Tutorials>KD-trees and forests

VLFeat implements the randomized kd-tree forest from FLANN. This enables fast medium and large scale nearest neighbor queries among high dimensional data points (such as those produced by SIFT).

Introduction

A kd-tree is a data structure used to quickly solve nearest-neighbor queries. Consider a set of 2D points uniformly distributed in the unit square:

  X = rand(2, 100) ;

A kd-tree is generated by using the vl_kdtreebuild function:

  kdtree = vl_kdtreebuild(X) ;

The returned kdtree indexes the set of points X. Given a query point Q, the function vl_kdtreequery returns its nearest neighbor in X:

  Q = rand(2, 1) ;
  [index, distance] = vl_kdtreequery(kdforest, X, Q) ;

Here index stores the index of the column of X that is closest to the point Q. distance is the squared euclidean distance between X(index),Q.

A kd-tree is a hierarchal structure built by partitioning the data recursively along the dimension of maximum variance. At each iteration the variance of each column is computed and the data is split into two parts on the column with maximum variance. The splitting threshold can be selected to be the mean or the median (use the ThresholdMethod option of vl_kdtreebuild).

kd-tree partitions of a uniform set of data points, using the mean (left image) and the median (right image) thresholding options of vl_kdtreebuild. On the bottom right corner a query point is marked along with the ten closest neighbors as found by vl_kdtreequery.

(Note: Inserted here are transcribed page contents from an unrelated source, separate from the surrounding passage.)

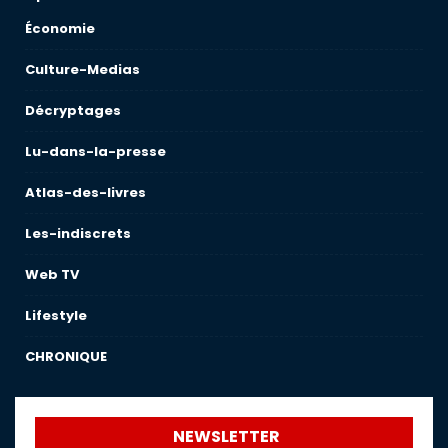
Économie
Culture-Medias
Décryptages
Lu-dans-la-presse
Atlas-des-livres
Les-indiscrets
Web TV
Lifestyle
CHRONIQUE
NEWSLETTER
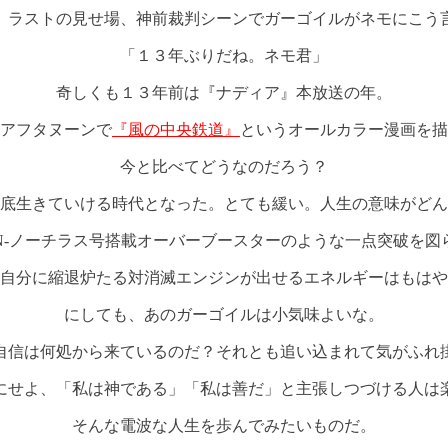
、ラストの見せ場、神前裁判シーンでガーゴイルがネモにこう
「１３年ぶりだね。ネモ君」
奇しくも１３年前は『ナディア』本放送の年。
アフタヌーンで
『風の中央鉄道』
というオールカラー漫画を描
今と比べてどうなのだろう？
底生きていける時代となった。とても緩い。人生の意味がどん
N-ノーチラス号搭載オーバーブースターのような一点突破を図
自分に縮退炉たる対消滅エンジンが出せるエネルギーはもはや
にしても、あのガーゴイルは小気味よいな。
自信は何処から来ているのだ？それとも追い込まれて気がふれ
にせよ、「私は神である」「私は善だ」と主張しつづける人は
そんな電波な人生を歩んでみたいものだ。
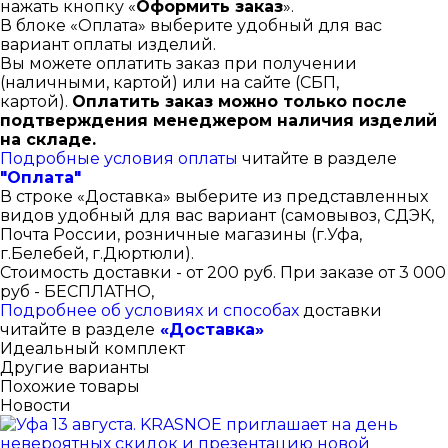
нажать кнопку «
Оформить заказ
».
В блоке «Оплата» выберите удобный для вас
вариант оплаты изделий.
Вы можете оплатить заказ при получении
(наличными, картой) или на сайте (СБП,
картой).
Оплатить заказ можно только после
подтверждения менеджером наличия изделий
на складе.
Подробные условия оплаты
читайте в разделе
"Оплата"
В строке «Доставка» выберите из представленных
видов удобный для вас вариант (самовывоз, СДЭК,
Почта России, розничные магазины (г.Уфа,
г.Белебей, г.Дюртюли).
Стоимость доставки - от 200 руб. При заказе от 3 000
руб - БЕСПЛАТНО,
Подробнее об условиях и способах
доставки
читайте в разделе
«Доставка»
Идеальный комплект
Другие варианты
Похожие товары
Новости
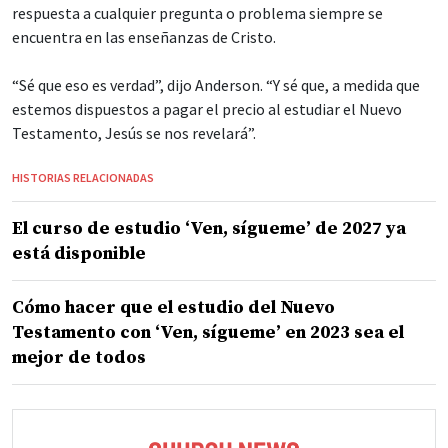
respuesta a cualquier pregunta o problema siempre se
encuentra en las enseñanzas de Cristo.
“Sé que eso es verdad”, dijo Anderson. “Y sé que, a medida que
estemos dispuestos a pagar el precio al estudiar el Nuevo
Testamento, Jesús se nos revelará”.
HISTORIAS RELACIONADAS
El curso de estudio ‘Ven, sígueme’ de 2027 ya
está disponible
Cómo hacer que el estudio del Nuevo
Testamento con ‘Ven, sígueme’ en 2023 sea el
mejor de todos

Figure generated by vl_demo_kdtree.

Querying

vl_kdtreequery uses a best-bin first search heuristic. This is a branch-and-bound technique that maintains an estimate of the smallest distance from the query point to any of the data points down all of the open paths.

vl_kdtreequery supports two important operations: approximate nearest-neighbor search and k-nearest neighbor search. The latter can be used to return the k nearest neighbors to a given query point Q. For instance:

[index, distance] = vl_kdtreequery(kdtree, X, Q, 'NumNeighbors', 10) ;

returns the closest 10 neighbors to Q in X and their distances, stored along the columns of index and distance.

The MaxComparisons option is used to run an ANN query. The parameter specifies how many paths in the best-bin-first search of the kd-tree can be checked before giving up and returning the closest point encountered so far. For instance:

[index, distance] = vl_kdtreequery(kdtree, X, Q, 'NumNeighbors', 10, 'MaxComparisons', 15) ;

does not compare any point in Q with more than 15 points in X.

Finding the 10 approximated nearest neighbors for increasing values of the MaxComparisons parameter. Note that at most MaxComparisons neighbors can be returned (if more are requested, they are ignored). Figure generated by vl_demo_kdtree_ann.

Randomized kd-tree forests

VLFeat supports constructing randomized forests of kd-trees to improve the effectiveness of the representation in high dimensions. The parameter NumTrees of vl_kdtreebuild specifies how many trees to use in constructing the forest. Each tree is constructed independently. Instead of always splitting on the maximally variant dimension, each tree chooses randomly among the top five most variant dimensions at each level. When querying, vl_kdtreequery runs best-bin-first across all the trees in parallel. For instance

  kdtree = vl_kdtreebuild(X, 'NumTrees', 4) ;
  [index, distance] = vl_kdtreequery(kdtree, X, Q) ;

constructs four trees and queries them.

The parameter NumTrees tells vl_kdtreebuild to construct a number of randomized kd-trees. Figure generated by vl_demo_kdtree_forest.